While those of us working in program management are not concerned so much with a ship’s ability to stay afloat or financial maneuvers, we should be concerned with earned value and negative float in the schedules.  It is an important warning sign that one or more of the Program’s schedule goals cannot be met with the current plan.

As described above, the term ‘negative float’ has different meaning to different people even within the project management community.  To be precise, the term refers to a property assigned to each task or milestone in the schedule called Total Float, or Total Slack in Microsoft Project.  The values in the property usually represent days and are assigned as a result of a scheduling analysis run.  These numbers can be positive, zero or a negative number of days:

  1. For tasks with positive numbers assigned to the Total Float property, the tasks can be slipped by that number of days before impacting a milestone or the end of the project.
  2. When the task Total Float value is zero, the task cannot slip at all.  Conditions 1 and 2 should be the norm, with all tasks having zero or higher total float values.  If the schedule were well constructed, has realistic task durations and includes all discrete scope, the schedule indicates the project has a good plan in place to achieve its goals, albeit contractual or internal.
  3. When tasks have negative float values, the schedule is sounding an alarm.    Tasks with negative float values indicate probable failure to meet one or more completion goals.  These goals are represented in the schedule as date constraints assigned to tasks or more preferably, milestones. These date constraints represent necessary delivery deadlines in the schedule and if the current schedule construct is unable to meet those delivery deadlines, negative float is generated on every task that is linked in that potential failure.  The more tasks with negative float, and the larger the negative float values on those tasks, the more unrealistic the schedule has become.

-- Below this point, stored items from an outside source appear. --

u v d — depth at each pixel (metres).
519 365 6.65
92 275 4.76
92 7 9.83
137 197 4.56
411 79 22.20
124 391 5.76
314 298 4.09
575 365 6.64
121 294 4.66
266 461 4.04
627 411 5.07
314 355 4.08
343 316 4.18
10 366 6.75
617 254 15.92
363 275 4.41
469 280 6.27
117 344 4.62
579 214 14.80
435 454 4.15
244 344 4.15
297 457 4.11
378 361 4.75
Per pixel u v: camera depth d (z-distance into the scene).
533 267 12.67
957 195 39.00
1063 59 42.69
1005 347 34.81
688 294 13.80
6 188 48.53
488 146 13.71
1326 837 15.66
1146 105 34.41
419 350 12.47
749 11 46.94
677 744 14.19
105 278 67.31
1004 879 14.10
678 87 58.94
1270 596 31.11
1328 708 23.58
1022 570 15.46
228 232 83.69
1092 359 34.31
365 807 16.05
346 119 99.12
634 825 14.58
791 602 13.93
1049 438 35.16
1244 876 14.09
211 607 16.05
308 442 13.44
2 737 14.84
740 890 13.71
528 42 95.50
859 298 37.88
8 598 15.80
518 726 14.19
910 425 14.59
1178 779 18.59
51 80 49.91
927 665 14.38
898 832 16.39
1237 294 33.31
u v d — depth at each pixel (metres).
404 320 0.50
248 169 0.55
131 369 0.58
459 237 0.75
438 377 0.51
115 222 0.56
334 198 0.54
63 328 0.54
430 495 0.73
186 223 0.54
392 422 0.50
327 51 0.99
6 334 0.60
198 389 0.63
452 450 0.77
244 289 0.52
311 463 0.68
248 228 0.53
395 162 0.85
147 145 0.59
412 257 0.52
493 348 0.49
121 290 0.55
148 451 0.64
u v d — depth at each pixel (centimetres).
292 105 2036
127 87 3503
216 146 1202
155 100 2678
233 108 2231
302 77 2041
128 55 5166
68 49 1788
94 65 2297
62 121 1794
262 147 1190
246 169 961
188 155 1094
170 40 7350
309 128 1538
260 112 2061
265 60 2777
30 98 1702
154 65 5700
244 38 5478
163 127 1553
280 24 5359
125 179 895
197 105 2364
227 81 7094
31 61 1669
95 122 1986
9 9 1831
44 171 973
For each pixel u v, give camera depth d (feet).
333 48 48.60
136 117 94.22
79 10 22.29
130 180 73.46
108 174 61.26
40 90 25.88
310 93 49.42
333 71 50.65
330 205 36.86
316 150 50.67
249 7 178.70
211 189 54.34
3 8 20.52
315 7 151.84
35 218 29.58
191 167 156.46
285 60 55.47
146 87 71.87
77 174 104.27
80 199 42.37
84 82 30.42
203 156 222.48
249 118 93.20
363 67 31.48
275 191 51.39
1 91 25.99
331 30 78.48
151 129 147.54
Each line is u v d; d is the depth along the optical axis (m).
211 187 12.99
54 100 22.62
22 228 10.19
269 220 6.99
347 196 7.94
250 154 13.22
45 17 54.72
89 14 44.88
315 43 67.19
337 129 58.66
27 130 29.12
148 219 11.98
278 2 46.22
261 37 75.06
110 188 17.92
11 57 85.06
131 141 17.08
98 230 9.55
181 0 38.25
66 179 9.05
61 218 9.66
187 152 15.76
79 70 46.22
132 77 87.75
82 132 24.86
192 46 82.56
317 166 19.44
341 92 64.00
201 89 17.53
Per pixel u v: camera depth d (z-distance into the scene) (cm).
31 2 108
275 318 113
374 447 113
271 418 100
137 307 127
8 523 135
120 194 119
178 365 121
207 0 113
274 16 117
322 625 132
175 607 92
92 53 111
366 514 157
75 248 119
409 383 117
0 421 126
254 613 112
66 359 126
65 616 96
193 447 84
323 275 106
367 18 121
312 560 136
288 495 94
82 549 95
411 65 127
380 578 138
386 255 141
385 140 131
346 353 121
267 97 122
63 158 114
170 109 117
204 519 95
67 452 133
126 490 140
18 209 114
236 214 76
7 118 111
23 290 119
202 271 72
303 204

If the schedule contains tasks with negative float, the first step is to quantify it. This can be performed in the tool using filters or grouping by float values.  Analysis tools, such as Deltek’s FUSE, Steelray or the DCMA’s new Compliance Interpretive Guide (CIG), are used to evaluate contractor delivered data and provide metrical analysis to Auditors prior to a review.  The tolerance threshold in the CIG (current nickname ‘Turbo’), as in all schedule analysis tools, is 0 (zero) percent of tasks with negative float.

Once identified, the next step is to determine the cause of the issue(s).  Because negative float is generated by a date constraint in the schedule, if the end point can be determined, then the predecessors can be identified that are forcing the slip to the end point.  One of the easiest ways to do this is to group the schedule by float and sort by finish date.  This is because most of the string of tasks that push a task/milestone with a delivery date constraint share the same float values; look for those groups of tasks with the same negative float values.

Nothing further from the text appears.